What you are asked to do = Your task is to retype every entry exactly while omitting the pictures.

Page-level text extractions
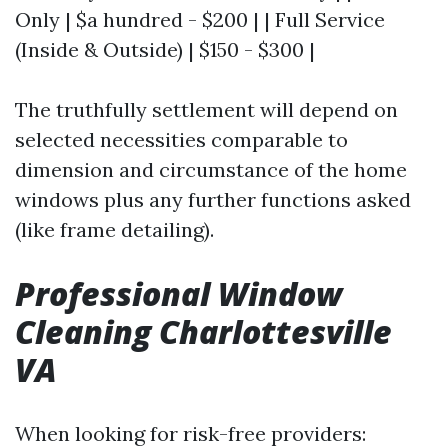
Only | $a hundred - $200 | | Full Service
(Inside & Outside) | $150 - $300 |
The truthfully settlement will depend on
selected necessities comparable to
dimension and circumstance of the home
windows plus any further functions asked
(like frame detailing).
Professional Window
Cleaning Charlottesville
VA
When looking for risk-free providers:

Result below =
Only | $a hundred - $200 | | Full Service
(Inside & Outside) | $150 - $300 |
The truthfully settlement will depend on
selected necessities comparable to
dimension and circumstance of the home
windows plus any further functions asked
(like frame detailing).
Professional Window
Cleaning Charlottesville
VA
When looking for risk-free providers:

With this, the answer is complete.